**TASK REQUIREMENTS**
Without the pictures, can you quote each line below exactly?

**SOURCE MATERIAL**
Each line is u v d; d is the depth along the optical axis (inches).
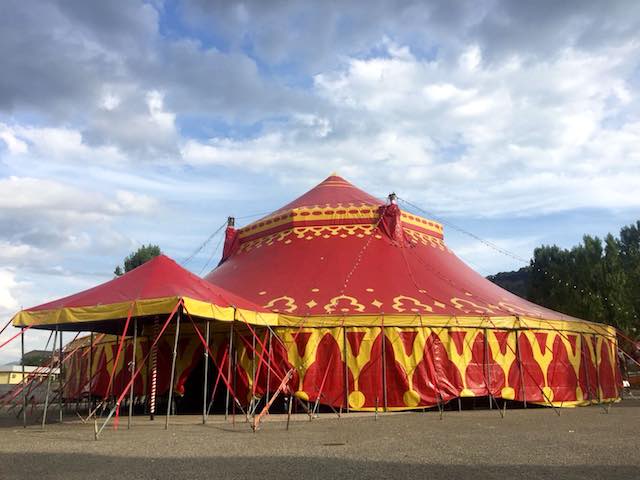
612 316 1259.2
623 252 1724.9
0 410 725.9
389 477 235.1
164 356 655.1
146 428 457.4
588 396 674.8
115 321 624.4
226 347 647.8
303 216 852.0
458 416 531.5
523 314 664.4
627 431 394.0
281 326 615.8
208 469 258.5
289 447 327.6
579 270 1341.0
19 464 282.0
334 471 249.4
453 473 242.4
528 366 637.3
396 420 498.0
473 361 615.5
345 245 792.3
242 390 623.2
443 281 741.3
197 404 753.0
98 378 727.1
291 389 560.1
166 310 482.6
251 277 756.0
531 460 273.6
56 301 540.4
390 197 844.6
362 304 645.9
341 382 600.4
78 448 336.8
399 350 605.3
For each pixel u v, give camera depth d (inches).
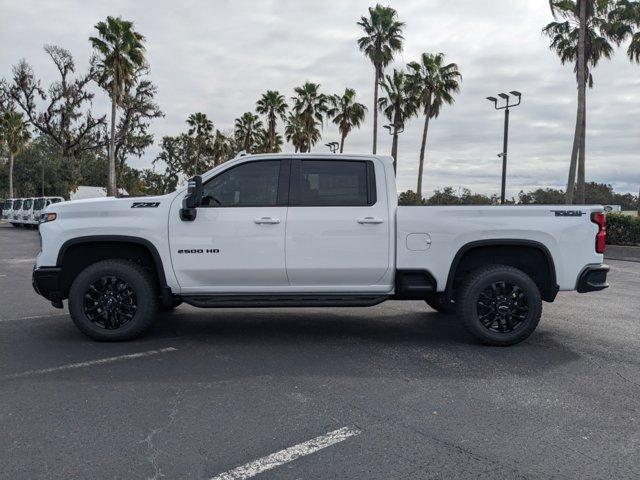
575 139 872.9
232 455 129.3
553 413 157.1
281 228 225.9
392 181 232.1
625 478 119.6
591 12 871.7
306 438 138.9
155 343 234.2
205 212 226.4
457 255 228.2
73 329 259.0
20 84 2005.4
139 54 1364.4
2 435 139.8
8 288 386.3
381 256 228.2
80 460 126.3
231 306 227.3
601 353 222.4
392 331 260.8
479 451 132.3
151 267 241.3
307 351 223.3
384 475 120.3
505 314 229.3
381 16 1402.6
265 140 2509.8
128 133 2113.7
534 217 228.7
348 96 1748.3
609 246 734.5
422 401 166.1
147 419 150.6
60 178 2225.6
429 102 1462.8
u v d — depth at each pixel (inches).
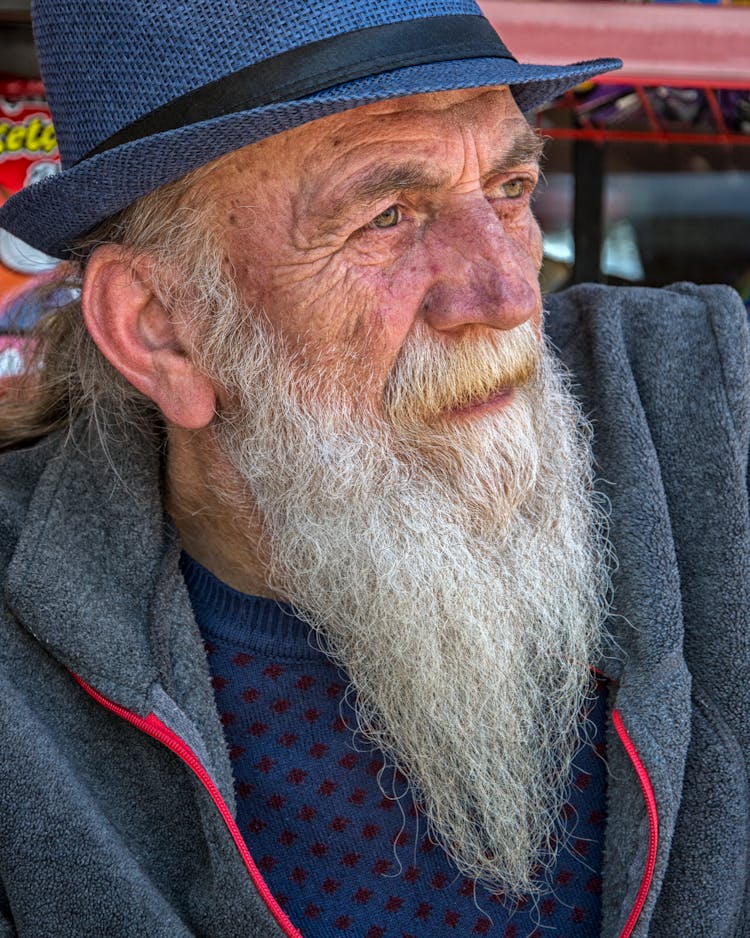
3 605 45.9
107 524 47.4
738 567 47.4
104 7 41.4
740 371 50.3
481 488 44.8
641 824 42.8
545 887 45.5
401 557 44.5
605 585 47.8
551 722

**WORKED SOLUTION**
Each line is u v d; d is the depth along the optical axis (inches).
612 316 1259.2
623 252 1724.9
0 410 725.9
389 477 235.1
164 356 655.1
146 428 457.4
588 396 674.8
115 321 624.4
226 347 647.8
303 216 852.0
458 416 531.5
523 314 664.4
627 431 394.0
281 326 615.8
208 469 258.5
289 447 327.6
579 270 1341.0
19 464 282.0
334 471 249.4
453 473 242.4
528 366 637.3
396 420 498.0
473 361 615.5
345 245 792.3
242 390 623.2
443 281 741.3
197 404 753.0
98 378 727.1
291 389 560.1
166 310 482.6
251 277 756.0
531 460 273.6
56 301 540.4
390 197 844.6
362 304 645.9
341 382 600.4
78 448 336.8
399 350 605.3
For each pixel u v, give camera depth d (inches).
575 139 872.9
232 455 129.3
553 413 157.1
281 228 225.9
392 181 232.1
625 478 119.6
591 12 871.7
306 438 138.9
155 343 234.2
205 212 226.4
457 255 228.2
73 329 259.0
20 84 2005.4
139 54 1364.4
2 435 139.8
8 288 386.3
381 256 228.2
80 460 126.3
231 306 227.3
601 353 222.4
392 331 260.8
479 451 132.3
151 267 241.3
307 351 223.3
384 475 120.3
505 314 229.3
381 16 1402.6
265 140 2509.8
128 133 2113.7
534 217 228.7
348 96 1748.3
609 246 734.5
422 401 166.1
147 419 150.6
60 178 2225.6
429 102 1462.8
u v d — depth at each pixel (inches).
3 605 45.9
107 524 47.4
738 567 47.4
104 7 41.4
740 371 50.3
481 488 44.8
641 824 42.8
545 887 45.5
401 557 44.5
605 585 47.8
551 722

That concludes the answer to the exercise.